- Citizenship: American
- Education: New York University Stern School of Business
- Occupations: Entrepreneur, venture capitalist
- Years active: 2017–present
- Known for: founding Spice Capital
- Website: https://www.mayabakhai.com

= Maya Bakhai =

American entrepreneur and venture capitalist

Maya Bakhai is an American entrepreneur and venture capitalist. She is the founder and general partner of Spice Capital, an early-stage investment firm focused on consumer technology, cryptocurrency, and community-driven startups.

Bakhai was recognized on Forbes 2023 30 Under 30 list in the Venture Capital category.

== Early life and education ==
Bakhai attended the NYU Stern School of Business, where she earned a Bachelor of Science degree in finance, computing, and data science. During her studies, she served as co-president of the Business Analytics Club and the Cheese Club and participated in the Stern Social Impact Council.

== Career ==

=== Early career ===
In 2017, Bakhai became chief marketing officer of Ashcat Productions and concurrently served as an executive producer on web series that were screened at Sydney Webfest and NYC Webfest.
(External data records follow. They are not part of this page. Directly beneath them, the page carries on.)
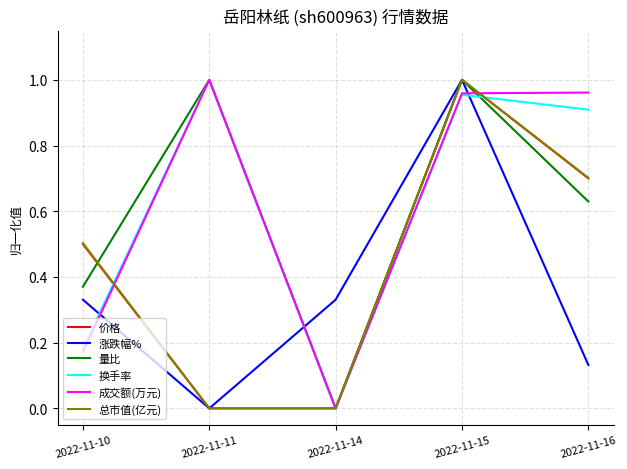

How many values in 换手率 are above zero?

4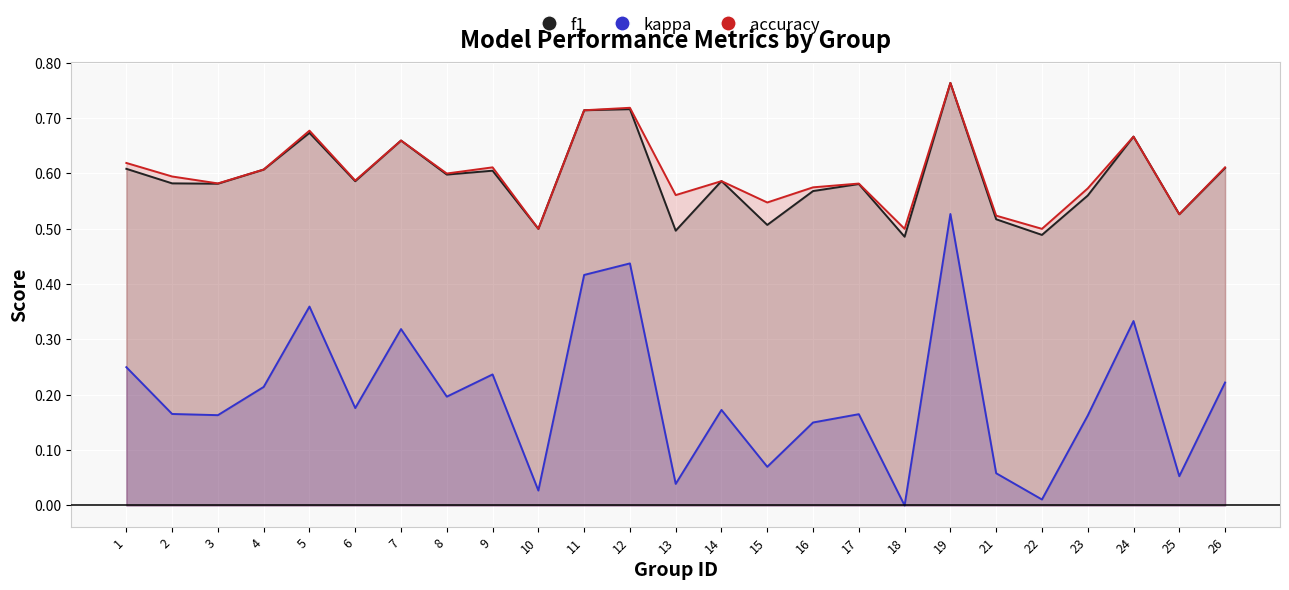

True or false: accuracy and kappa intersect in this chart.

False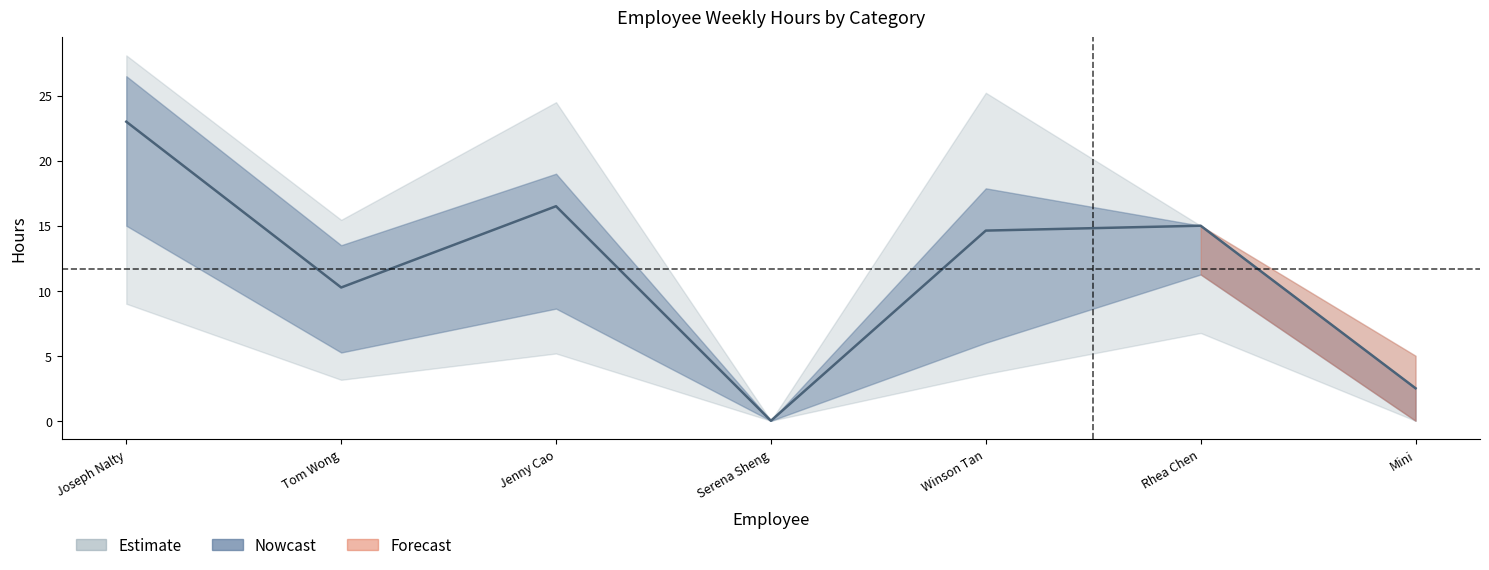

What position from the left is Mini?

7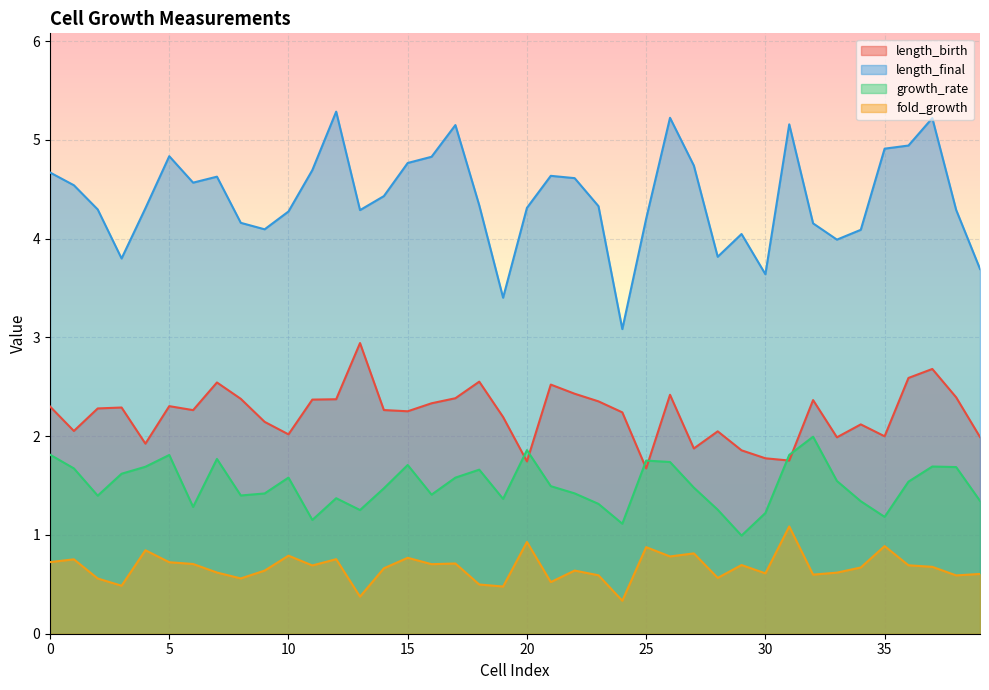

How many interior local valleys does the fold_growth series have?

13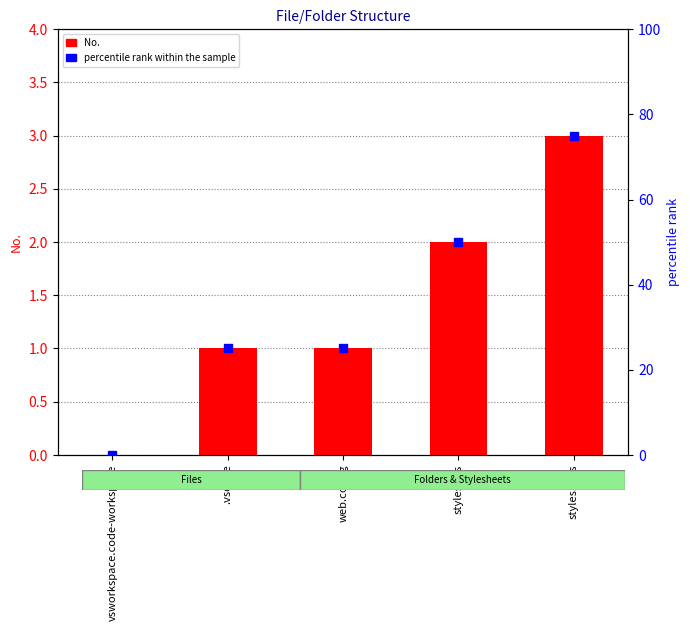

At which label does No. first exceed 1?

styles.css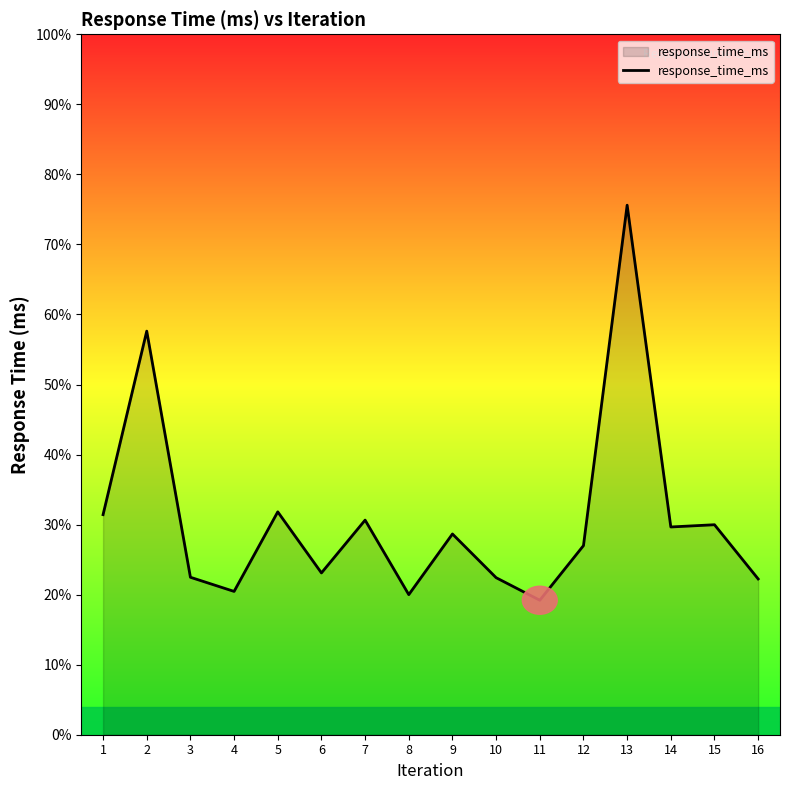

List the labels in order of value, largest first.

13, 2, 5, 1, 7, 15, 14, 9, 12, 6, 3, 10, 16, 4, 8, 11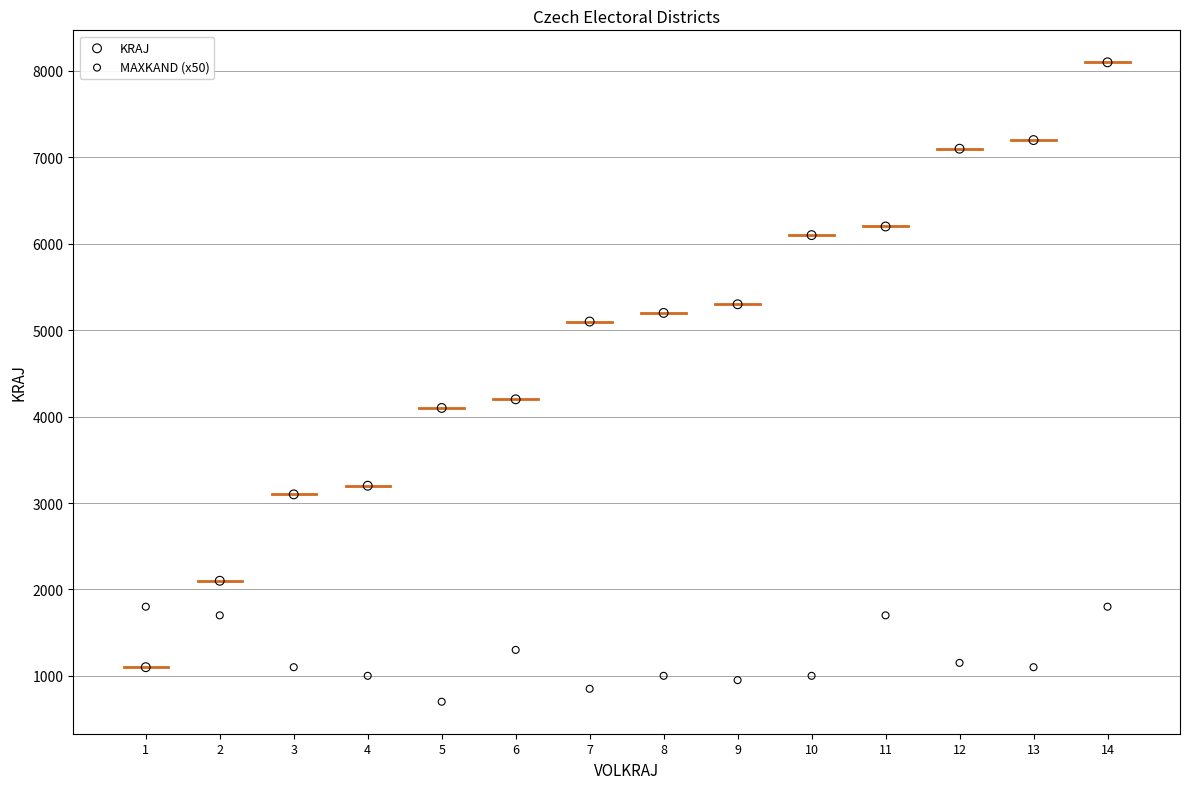

Across all data points, what is the range of X values (max minus min)?

13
From 2018 to 2021, Bakhai held an investment role at Thirty Five Ventures, the firm founded by Kevin Durant and Rich Kleiman. While at the firm, she participated in investments across multiple stages, including companies such as Hugging Face, Whoop, Mercury, OpenSea, Dapper Labs, Rubrik, Sleeper, and Underdog Fantasy.

=== Spice Capital (2021–present) ===
In 2021, Bakhai founded Spice Capital, a venture Capital firm investing in early stage startups across AI, Blockchain, Consumer and Deep Tech. The fund has been backed by technology investors including Marc Andreessen, Chris Dixon, and Alexis Ohanian.

Spice Capital has invested in more than fifty companies across consumer technology, media, and crypto-related sectors. Bakhai has stated that the firm's name references historic international commerce, spice trade. The fund's initial structure allowed for relatively low minimum investment amounts, which she has described as an effort to broaden participation among individuals traditionally underrepresented in venture capital.